As to huge advances, I think it is a marketing ploy. New author, huge advance, big news story, now everyone wants to buy the book and find out why. This isn't the first time in the past six months that I've heard of a huge advance from Little, Brown to a first-time YA author (the last one I heard of was worth it, IMO; but even so, I think it was still advertising). I'm sure other publishers do the same thing sometimes. (And hey, if you get one of these advances, then yay for you! I'm certainly not against that sort of thing  :)). Still, in this case it seems there was too much thought about  :EmoticonDollar: and not enough about the actual  :books: product.
#147 - April 26, 2006, 10:52 AM



Here's the a link to the latest from Crown publisher Steven Ross

According to Mr. Ross :

" The media storm has derailed Crown’s plans to promote McCafferty’s just-released third title, Charmed Thirds. After a strong couple of weeks, the sales momentum has slowed, Ross said, as the focus has shifted to the plagiarism issue. “We can’t book anything,” Ross said. McCafferty will honor a commitment to appear at 4 p.m. today at the New York Public Library's Teen Central branch on 53rd St."
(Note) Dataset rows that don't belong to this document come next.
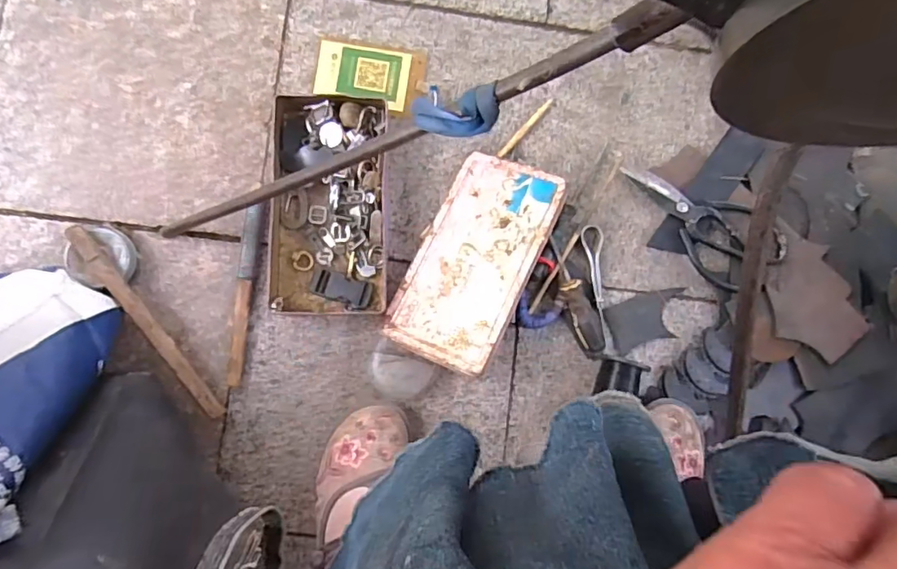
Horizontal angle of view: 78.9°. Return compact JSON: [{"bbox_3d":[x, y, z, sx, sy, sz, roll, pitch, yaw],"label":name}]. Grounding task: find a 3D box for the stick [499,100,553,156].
[{"bbox_3d":[0.087,-0.178,0.619,0.009,0.006,0.091,42,84,-3],"label":"stick"}]

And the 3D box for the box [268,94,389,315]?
[{"bbox_3d":[-0.125,-0.083,0.574,0.116,0.037,0.225,0,87,-6],"label":"box"}]

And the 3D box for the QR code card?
[{"bbox_3d":[-0.086,-0.231,0.605,0.119,0.006,0.075,5,87,-6],"label":"QR code card"}]

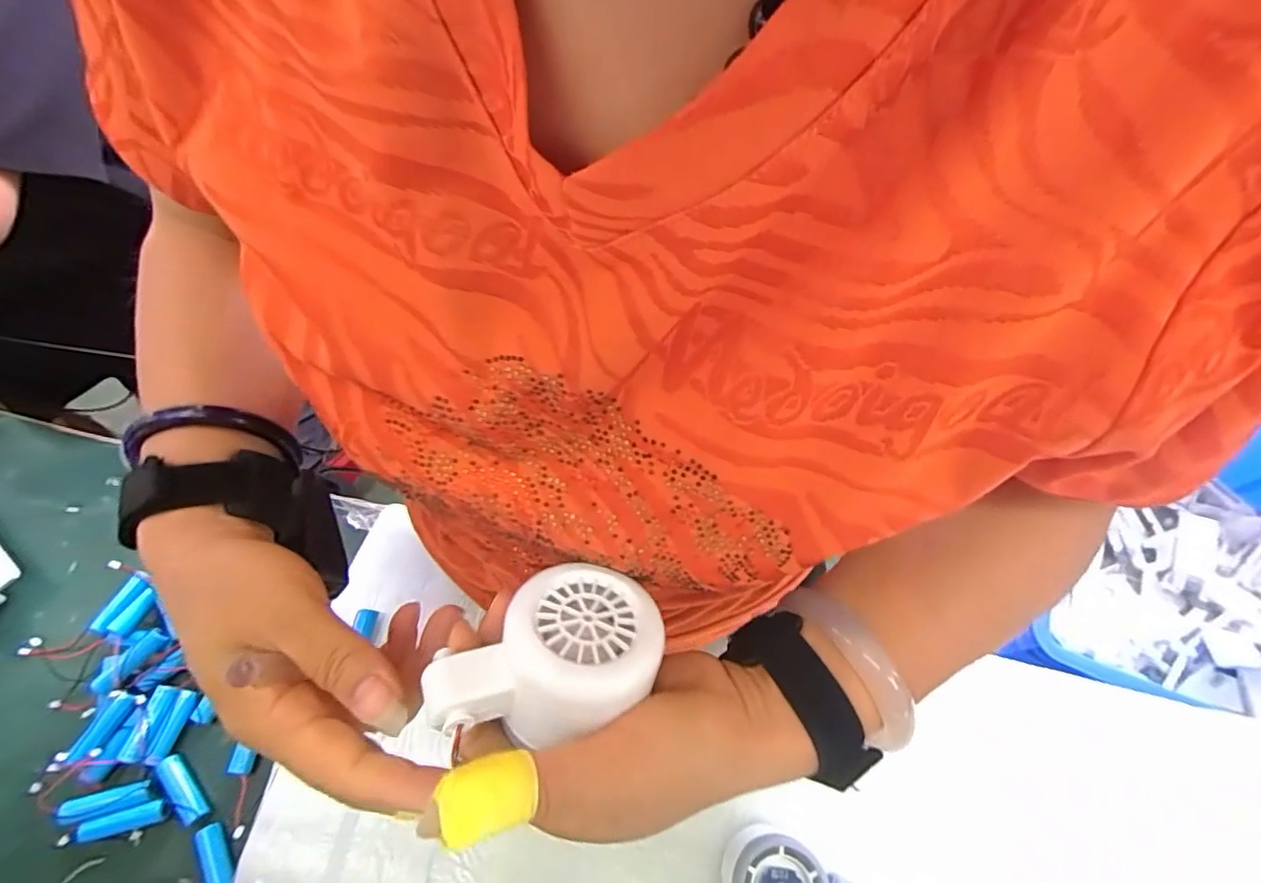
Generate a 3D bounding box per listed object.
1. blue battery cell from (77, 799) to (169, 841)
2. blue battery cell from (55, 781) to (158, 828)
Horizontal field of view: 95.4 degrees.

#148 - April 26, 2006, 11:11 AM


By claiming that the sales momentum has slowed, it certainly sounds like Ross is setting the stage for the time when, as he puts it, the dispute moves “out of the media and into the hands of lawyers.” I can't figure out why the sales momentum would be slowed by the controversy. The sales of "The Da Vinci Code" and "The Holy Blood and the Holy Grail" both rose during that plagiarism suit.
#149 - April 26, 2006, 11:52 AM


The most disturbing thing I read was a jr. high student's review on Amazon. The essence of the review was, "So what if KV copied, MM is just jealous because she's old and not as successful." Ack!

I still have a gut feeling that someone else besides KV was behind those passages. She's taking the fall, because they think there will be more pity and compassion for a young girl, and she can play the "It was an accident because I'm super smart with a photographic memory," card.

There's something fishy here. I just feel there's more to the story. I don't think anyone in the publishing industry would be this stupid, but some of her other "handlers" perhaps.